Event

High-performance and Intelligent Scientific Data Management for Exascale Computing

Oak Ridge, TN

June 28, 2018

Lipeng Wan

Scientific Data Group

Thursday, June 28, 2018
Building 4100, C301
11:00 a.m. – 12:00 p.m.

 

Abstract:
As the era of exascale computing is coming, massive volume of data are collected from scientific instruments or generated by computational simulations.  Managing these data becomes an increasingly difficult task for scientific applications running on high-performance computing (HPC) systems.  First, although the Input/Output (I/O) bandwidth of HPC systems has increased significantly during the past decade, the ratio of compute capability to I/O bandwidth continues to grow, which means the amount of data can be generated by HPC systems still increases faster than I/O bandwidth. Second, since the limited I/O bandwidth is shared by many applications, and each of these applications has different I/O characteristics, I/O contention is already common on current HPC systems and might become even worse in exascale computing environments. Therefore, in order to mitigate the impact of I/O contention and fully utilize the available I/O bandwidth, we need to develop high-performance and intelligent scientific data management systems for applications running at exascale.
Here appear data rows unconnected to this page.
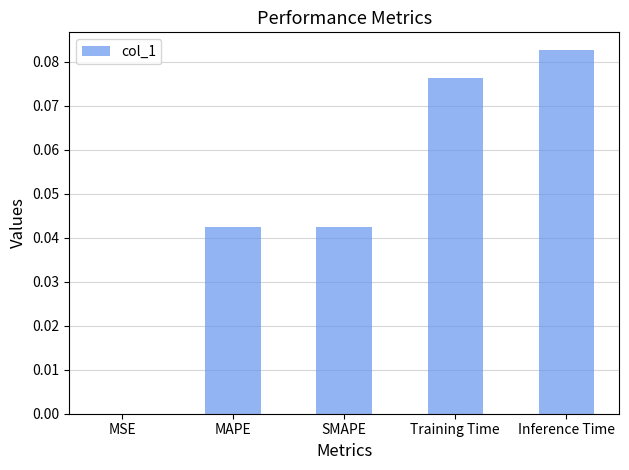

Between Training Time and MSE, which is larger?

Training Time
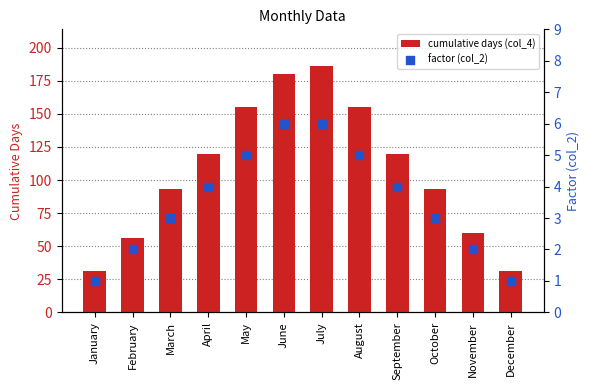

Is the value of factor (col_2) at December greater than the value of cumulative days (col_4) at November?

No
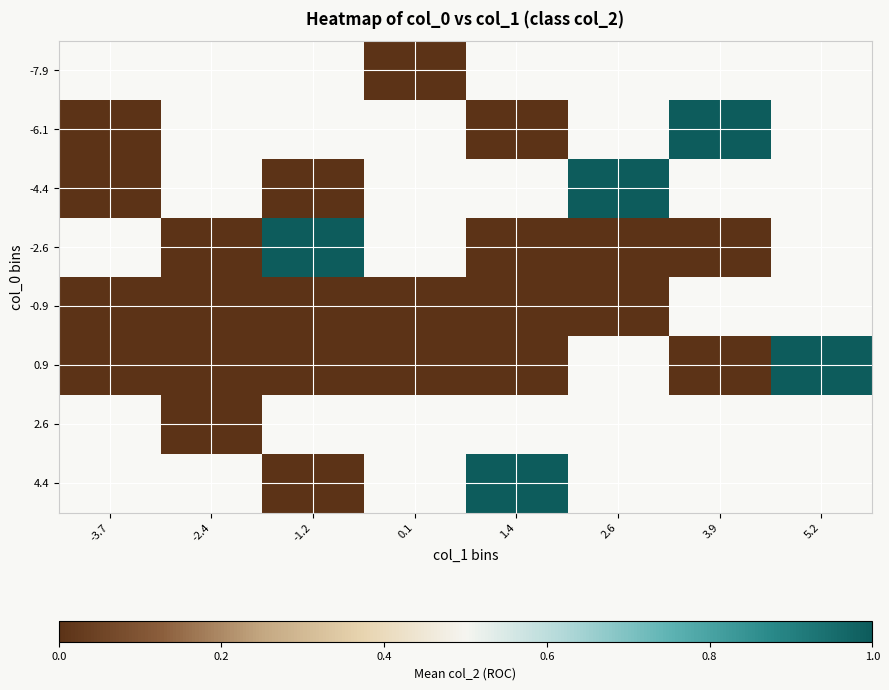

At which label is -6.1 closest to 0?

-3.7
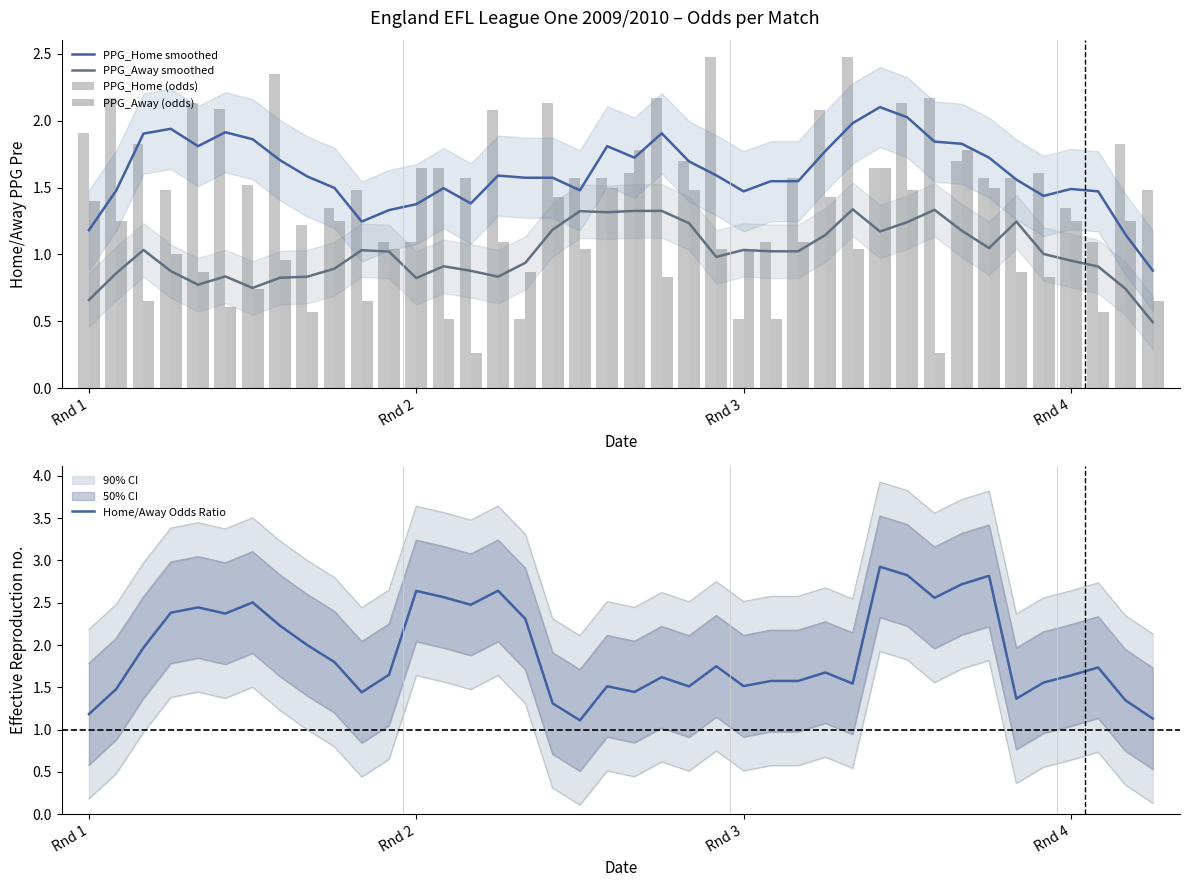

What is the average value of the PPG_Home smoothed series?

1.6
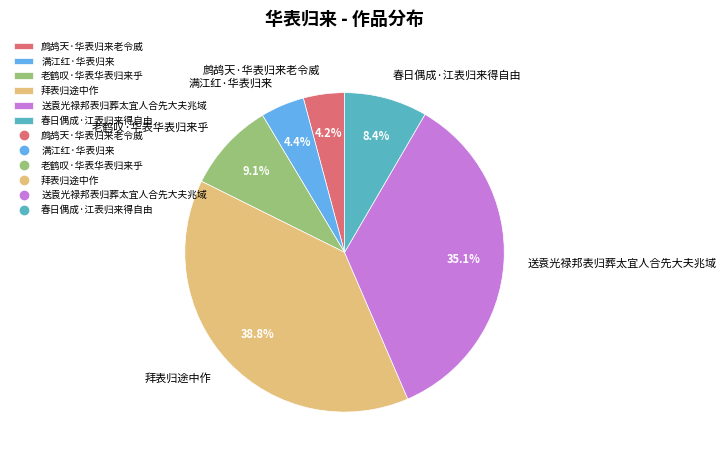

What is the largest slice in the pie chart?

拜表归途中作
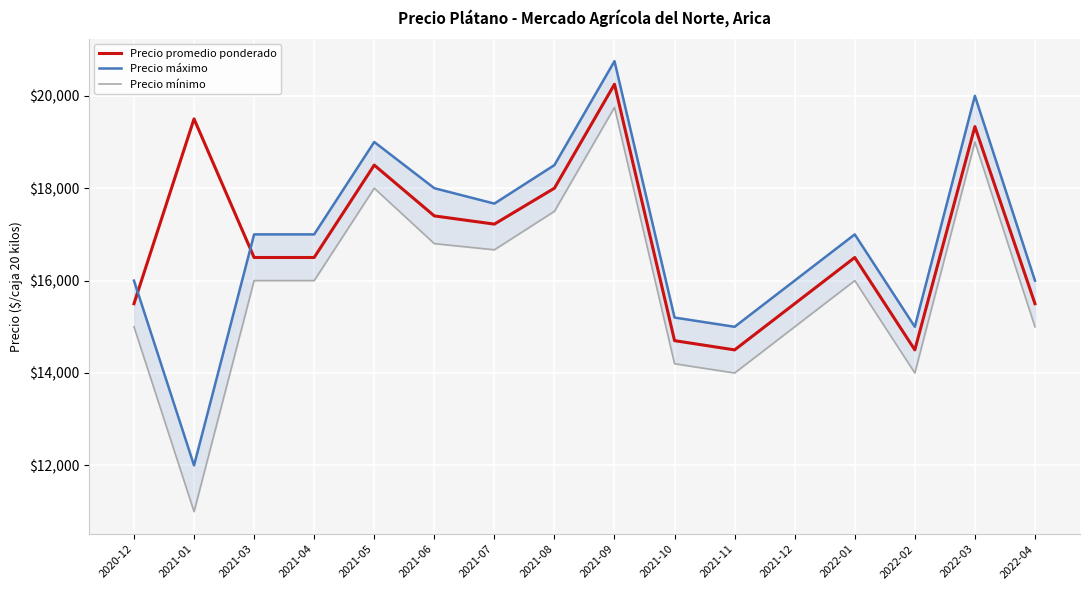

True or false: Precio mínimo and Precio máximo cross at least once.

False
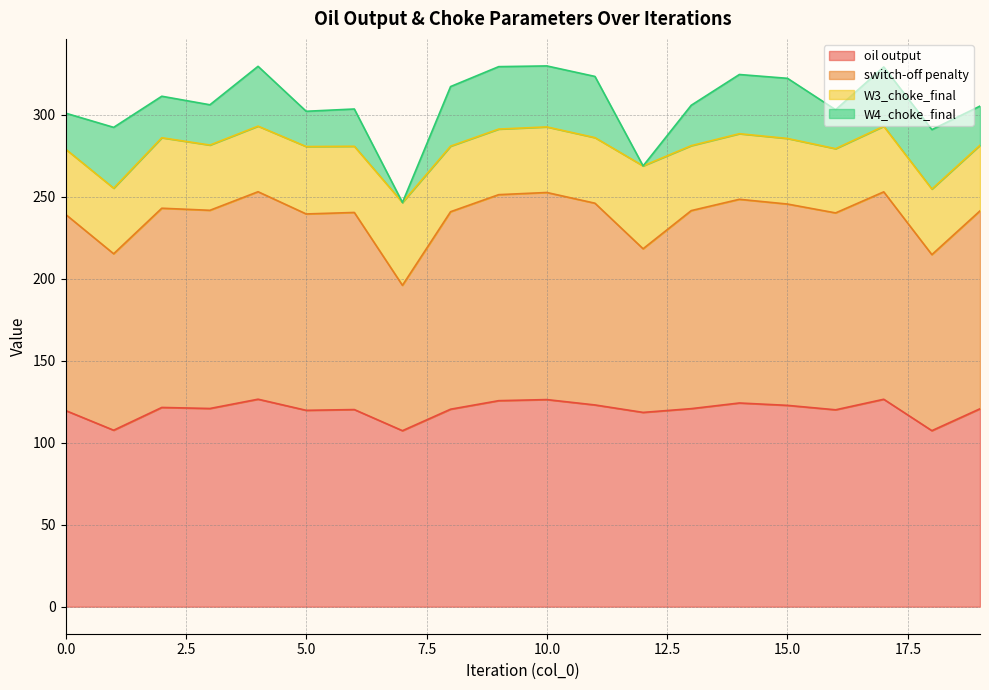

At which label does W4_choke_final first exceed 36?

1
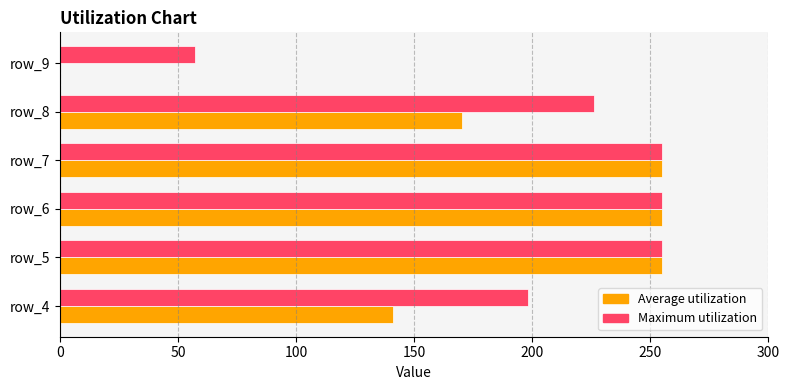

Between row_5 and row_8, which series saw the biggest shift?

Average utilization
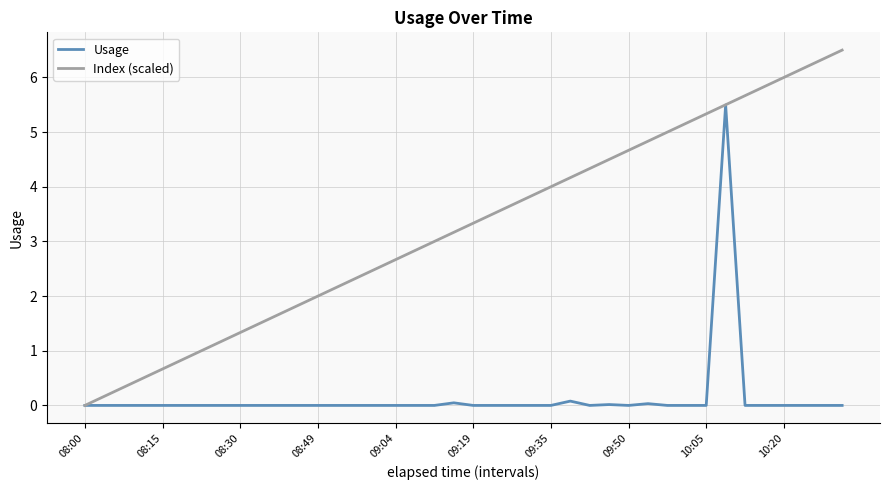

List the series in order of their overall mean, lowest first.

Usage, Index (scaled)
In this talk, I will introduce my recent and on-going research work which mainly focuses on how to make scientific data management more efficient and intelligent. First, I will present results of I/O performance studies I conducted on two DoE’s leadership-class supercomputers (Titan and Cori) and demonstrate the I/O performance of jobs running on these systems could be highly variable due to intra- and inter-job I/O contention. Second, I will discuss how to model and predict the highly variable I/O performance on Titan and Cori by leveraging machine learning techniques. Finally, I will talk about my work on building a new metadata handling utility for one of the ECP projects, Adaptable Input/Output System (ADIOS).

Biography

Lipeng Wan is a postdoctoral research associate in the Scientific Data Group, Computer Science and Mathematics Division at Oak Ridge National Laboratory. He received his Ph.D. in computer science from the University of Tennessee, Knoxville in 2016. His research interests include scientific data management, high-performance computing, parallel file systems and I/O.